Today, Justice Amy Coney Barrett of the U.S. Supreme Court denied Indiana University students’ request for a temporary injunction pending the resolution of their challenge to the university’s COVID-19 vaccination mandate. A good friend, Brian Festa of We The Patriots USA, and I had predicted this outcome since their case made its way to 7th Circuit. Justice Barrett did not refer the case to the rest of the justices for input, and renowned Judge Frank Easterbrook issued a scathing opinion denying their application at the 7th Circuit.

As someone who represents parents challenging school vaccination mandates and who has been featured on Fox News for helping college students fight their universities’ vaccination mandates, I have to say that I am not surprised by Justice Barrett’s action. Her decision does not mean that she betrayed the cause of liberty or became faithless to the U.S. Constitution. It also does not mean that challenges to vaccination mandates will be dead on arrival now. It merely reflects a legal reality.

Indiana University apparently grants religious and medical exemptions from its COVID-19 vaccination mandate, and some of the students in this lawsuit have reportedly received such exemptions. The only challenge left for the students to bring was to challenge a state university’s authority to force them to receive a medical treatment. I have a similar challenge pending in court right now.

The legal reality is that the current state of law and the procedural posture of this case did not merit relief from the U.S. Supreme Court. Jacobson v. Massachusetts and Zucht v. King – Supreme Court cases from the early 1900s – grant schools the authority to impose vaccination mandates against secular objections. While those cases cannot be reconciled with the Supreme Court’s more modern bodily autonomy and medical freedom precedents, they still provide the controlling rule of law on a motion for an injunction pending full resolution of a case.

On a motion for an injunction pending the outcome of a case, the applying party has the burden of proving that they will likely prevail on the merits of their case by pointing to existing Supreme Court cases. Churches have done that and succeeded before the United States Supreme Court this year and last year. The Indiana University students, however, had very little chance of doing that here based on the Jacobson and Zucht decisions. Thus, it comes as no surprise to me that Justice Barrett followed established Supreme Court practice and dismissed their application as being unworthy of the Court’s attention.

Make no mistake. As a matter of law, I agree with the arguments that the Indiana University students made, and I have advanced similar arguments on behalf of my clients. I hoped against hope that they would somehow prevail, but I knew in my heart that they would not at this stage.
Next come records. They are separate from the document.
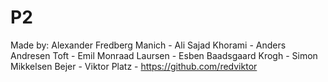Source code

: # P2







Made by:
Alexander Fredberg Manich -
Ali Sajad Khorami -
Anders Andresen Toft -
Emil Monraad Laursen -
Esben Baadsgaard Krogh -
Simon Mikkelsen Bejer -
Viktor Platz - https://github.com/redviktor
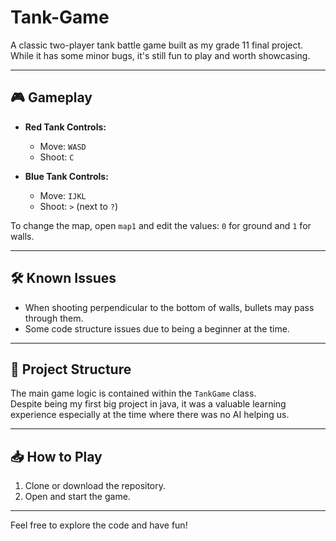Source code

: # Tank-Game

A classic two-player tank battle game built as my grade 11 final project.  
While it has some minor bugs, it's still fun to play and worth showcasing.

---

## 🎮 Gameplay

- **Red Tank Controls:**
  - Move: `WASD`
  - Shoot: `C`

- **Blue Tank Controls:**
  - Move: `IJKL`
  - Shoot: `>` (next to `?`)

To change the map, open `map1` and edit the values: `0` for ground and `1` for walls.

---

## 🛠️ Known Issues

- When shooting perpendicular to the bottom of walls, bullets may pass through them.
- Some code structure issues due to being a beginner at the time.

---

## 📂 Project Structure

The main game logic is contained within the `TankGame` class.  
Despite being my first big project in java, it was a valuable learning experience especially at the time where there was no AI helping us.

---

## 📥 How to Play

1. Clone or download the repository.
2. Open and start the game.

---

Feel free to explore the code and have fun!
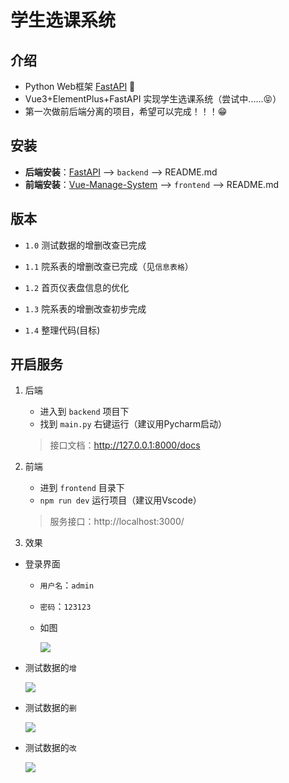# 学生选课系统

## 介绍

+ Python Web框架 [FastAPI](https://fastapi.tiangolo.com/zh/) 📖
+ Vue3+ElementPlus+FastAPI 实现学生选课系统（尝试中......😝）
+ 第一次做前后端分离的项目，希望可以完成！！！😁

## 安装

+ **后端安装**：[FastAPI](https://fastapi.tiangolo.com/zh/) --> `backend` --> README.md
+ **前端安装**：[Vue-Manage-System](https://github.com/lin-xin/vue-manage-system) --> `frontend` --> README.md

## 版本

+ `1.0` 测试数据的增删改查已完成
+ `1.1` 院系表的增删改查已完成（见`信息表格`）
+ `1.2` 首页仪表盘信息的优化
+ `1.3` 院系表的增删改查初步完成

+ `1.4` 整理代码(目标)

## 开启服务

1. 后端

   + 进入到 `backend` 项目下
   + 找到 `main.py` 右键运行（建议用Pycharm启动）

   >接口文档：http://127.0.0.1:8000/docs

2. 前端

   + 进到 `frontend` 目录下
   + `npm run dev` 运行项目（建议用Vscode）

   >服务接口：http://localhost:3000/

3. 效果

+ 登录界面
  
  + `用户名`：`admin`

  + `密码`：`123123`
  
  + 如图
  
    ![](https://gitee.com/zxiaosi/image/raw/master/Project/Vue+FastAPI/frontend-login.png)
  
+ 测试数据的`增`

  ![](https://gitee.com/zxiaosi/image/raw/master/Project/Vue+FastAPI/%E5%A2%9E.gif)
  
+ 测试数据的`删`

  ![](https://gitee.com/zxiaosi/image/raw/master/Project/Vue+FastAPI/%E6%94%B9.gif)

+ 测试数据的`改`

  ![](https://gitee.com/zxiaosi/image/raw/master/Project/Vue+FastAPI/%E5%88%A0.gif)
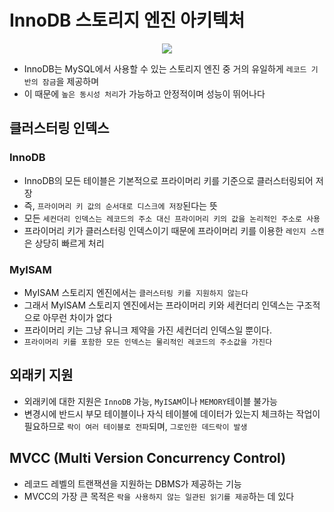 # InnoDB 스토리지 엔진 아키텍처

<p align="center">
  <img src="https://user-images.githubusercontent.com/76584547/165796961-8d9664de-8d05-4db2-b15f-a6d1f14f4b73.png">
</p>

+ InnoDB는 MySQL에서 사용할 수 있는 스토리지 엔진 중 거의 유일하게 `레코드 기반의 잠금`을 제공하며
+ 이 때문에 `높은 동시성 처리`가 가능하고 안정적이며 성능이 뛰어나다

## 클러스터링 인덱스
### InnoDB
+ InnoDB의 모든 테이블은 기본적으로 프라이머리 키를 기준으로 클러스터링되어 저장
+ 즉, `프라이머리 키 값의 순서대로 디스크에 저장`된다는 뜻
+ 모든 `세컨더리 인덱스는 레코드의 주소 대신 프라이머리 키의 값을 논리적인 주소로 사용`
+ 프라이머리 키가 클러스터링 인덱스이기 때문에 프라이머리 키를 이용한 `레인지 스캔`은 상당히 빠르게 처리

### MyISAM
+ MyISAM 스토리지 엔진에서는 `클러스터링 키를 지원하지 않는다`
+ 그래서 MyISAM 스토리지 엔진에서는 프라이머리 키와 세컨더리 인덱스는 구조적으로 아무런 차이가 없다
+ 프라이머리 키는 그냥 유니크 제약을 가진 세컨더리 인덱스일 뿐이다.
+ `프라이머리 키를 포함한 모든 인덱스는 물리적인 레코드의 주소값을 가진다`

## 외래키 지원
+ 외래키에 대한 지원은 `InnoDB` 가능, `MyISAM`이나 `MEMORY`테이블 불가능
+ 변경시에 반드시 부모 테이블이나 자식 테이블에 데이터가 있는지 체크하는 작업이 필요하므로 `락이 여러 테이블로 전파`되며, `그로인한 데드락이 발생`

## MVCC (Multi Version Concurrency Control)
+ 레코드 레벨의 트랜잭션을 지원하는 DBMS가 제공하는 기능
+ MVCC의 가장 큰 목적은 `락을 사용하지 않는 일관된 읽기를 제공`하는 데 있다
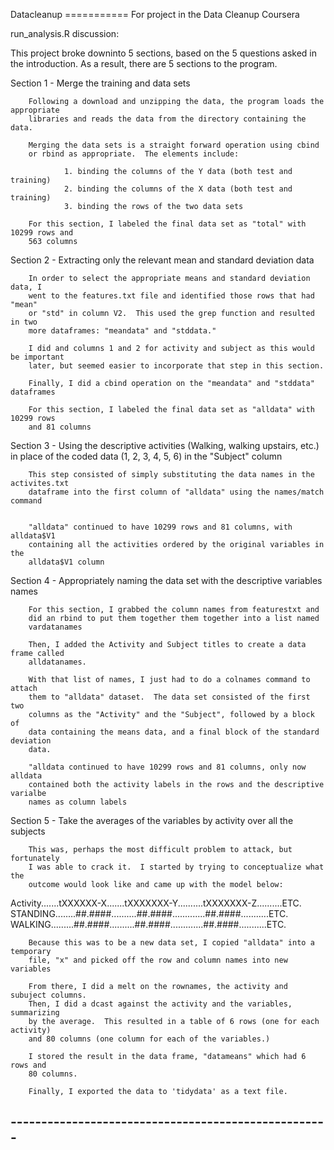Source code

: Datacleanup
=========== For project in the Data Cleanup Coursera


run_analysis.R discussion:

This project broke downinto 5 sections, based on the 5 questions asked in the introduction.
As a result, there are 5 sections to the program.

Section 1 - Merge the training and data sets

        Following a download and unzipping the data, the program loads the appropriate
        libraries and reads the data from the directory containing the data.

        Merging the data sets is a straight forward operation using cbind
        or rbind as appropriate.  The elements include:

                1. binding the columns of the Y data (both test and training)
                2. binding the columns of the X data (both test and training)
                3. binding the rows of the two data sets

        For this section, I labeled the final data set as "total" with 10299 rows and
        563 columns

Section 2 - Extracting only the relevant mean and standard deviation data

        In order to select the appropriate means and standard deviation data, I
        went to the features.txt file and identified those rows that had "mean"
        or "std" in column V2.  This used the grep function and resulted in two
        more dataframes: "meandata" and "stddata."
        
        I did and columns 1 and 2 for activity and subject as this would be important
        later, but seemed easier to incorporate that step in this section.

        Finally, I did a cbind operation on the "meandata" and "stddata" dataframes

        For this section, I labeled the final data set as "alldata" with 10299 rows 
        and 81 columns

Section 3 - Using the descriptive activities (Walking, walking upstairs, etc.) in
        place of the coded data (1, 2, 3, 4, 5, 6) in the "Subject" column

        This step consisted of simply substituting the data names in the activites.txt
        dataframe into the first column of "alldata" using the names/match command
        

        "alldata" continued to have 10299 rows and 81 columns, with alldata$V1 
        containing all the activities ordered by the original variables in the 
        alldata$V1 column

Section 4 - Appropriately naming the data set with the descriptive variables names

        For this section, I grabbed the column names from featurestxt and 
        did an rbind to put them together them together into a list named
        vardatanames

        Then, I added the Activity and Subject titles to create a data frame called
        alldatanames.  

        With that list of names, I just had to do a colnames command to attach 
        them to "alldata" dataset.  The data set consisted of the first two
        columns as the "Activity" and the "Subject", followed by a block of
        data containing the means data, and a final block of the standard deviation
        data.

        "alldata continued to have 10299 rows and 81 columns, only now alldata 
        contained both the activity labels in the rows and the descriptive varialbe
        names as column labels

Section 5 - Take the averages of the variables by activity over all the subjects

        This was, perhaps the most difficult problem to attack, but fortunately
        I was able to crack it.  I started by trying to conceptualize what the 
        outcome would look like and came up with the model below:

  Activity.......tXXXXXX-X.......tXXXXXXX-Y..........tXXXXXXX-Z..........ETC.    
  STANDING........##.####..........##.####.............##.####...........ETC.       
  WALKING.........##.####..........##.####.............##.####...........ETC.    


        Because this was to be a new data set, I copied "alldata" into a temporary
        file, "x" and picked off the row and column names into new variables

        From there, I did a melt on the rownames, the activity and subuject columns.
        Then, I did a dcast against the activity and the variables, summarizing 
        by the average.  This resulted in a table of 6 rows (one for each activity)
        and 80 columns (one column for each of the variables.)

        I stored the result in the data frame, "datameans" which had 6 rows and 
        80 columns.

        Finally, I exported the data to 'tidydata' as a text file.

## ----------------------------------------------------
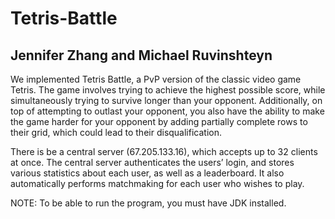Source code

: # Tetris-Battle
## Jennifer Zhang and Michael Ruvinshteyn 
   We implemented Tetris Battle, a PvP version of the classic video game Tetris. The game involves trying to 
   achieve the highest possible score, while simultaneously trying to survive longer than your opponent. 
   Additionally, on top of attempting to outlast your opponent, you also have the ability to make the game 
   harder for your opponent by adding partially complete rows to their grid, which could lead to their 
   disqualification.

   There is be a central server (67.205.133.16), which accepts up to 32 clients at once. The central server 
   authenticates the users’ login, and stores various statistics about each user, as well as a leaderboard. 
   It also automatically performs matchmaking for each user who wishes to play.

   NOTE: To be able to run the program, you must have JDK installed.
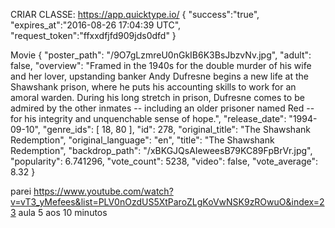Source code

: CRIAR CLASSE: https://app.quicktype.io/
{
    "success":"true",
    "expires_at":"2016-08-26 17:04:39 UTC",
    "request_token":"ffxxdfjfd909jds0dfd"
}

Movie
{
      "poster_path": "/9O7gLzmreU0nGkIB6K3BsJbzvNv.jpg",
      "adult": false,
      "overview": "Framed in the 1940s for the double murder of his wife and her lover, upstanding banker Andy Dufresne begins a new life at the Shawshank prison, where he puts his accounting skills to work for an amoral warden. During his long stretch in prison, Dufresne comes to be admired by the other inmates -- including an older prisoner named Red -- for his integrity and unquenchable sense of hope.",
      "release_date": "1994-09-10",
      "genre_ids": [
        18,
        80
      ],
      "id": 278,
      "original_title": "The Shawshank Redemption",
      "original_language": "en",
      "title": "The Shawshank Redemption",
      "backdrop_path": "/xBKGJQsAIeweesB79KC89FpBrVr.jpg",
      "popularity": 6.741296,
      "vote_count": 5238,
      "video": false,
      "vote_average": 8.32
    }





parei https://www.youtube.com/watch?v=vT3_yMefees&list=PLV0nOzdUS5XtParoZLgKoVwNSK9zROwuO&index=23
aula 5 aos 10 minutos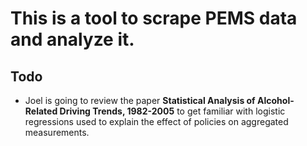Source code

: # This is a tool to scrape PEMS data and analyze it.

## Todo

* Joel is going to review the paper __Statistical Analysis of Alcohol-Related Driving Trends, 1982-2005__ to get familiar with logistic regressions used to explain the effect of policies on aggregated measurements.
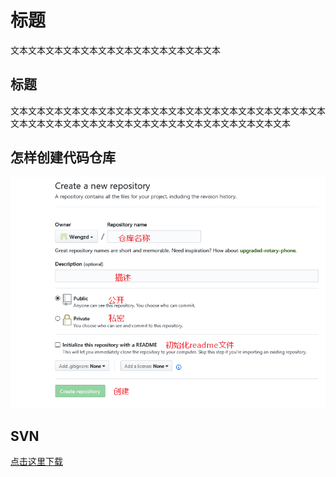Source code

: 标题
===================================================================================
文本文本文本文本文本文本文本文本文本文本文本文本


## 标题
文本文本文本文本文本文本文本文本文本文本文本文本文本文本文本文本文本文本
文本文本文本文本文本文本文本文本文本文本文本文本文本文本文本文本

## 怎样创建代码仓库
![img2.PNG](https://github.com/Wengzd/Javatest/blob/master/img2.PNG)

## SVN
[点击这里下载](https://tortoisesvn.net/downloads.html)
Their failure does not mean that every person who turns to the courts will fail though.

Clearly established law indicates that, if Indiana University had denied religious and medical exemptions, the Supreme Court likely would have granted the students’ application for a preliminary injunction. I represent clients who will be bringing exactly such an application. My message to them as well as to the rest of those whose faith is under attack is as follows: “Fear not. There’s more than a little hope left for you right now. I am confident that we will prevail.”

With respect to the Indiana University students, they will return to the district court to fully litigate their claims. They will have an opportunity to be heard fully on the merits, and I hope that they will return to the U.S. Supreme Court again on this issue if someone else does not make it there first and establish controlling law in their favor. They are right as a matter of precedent and logic.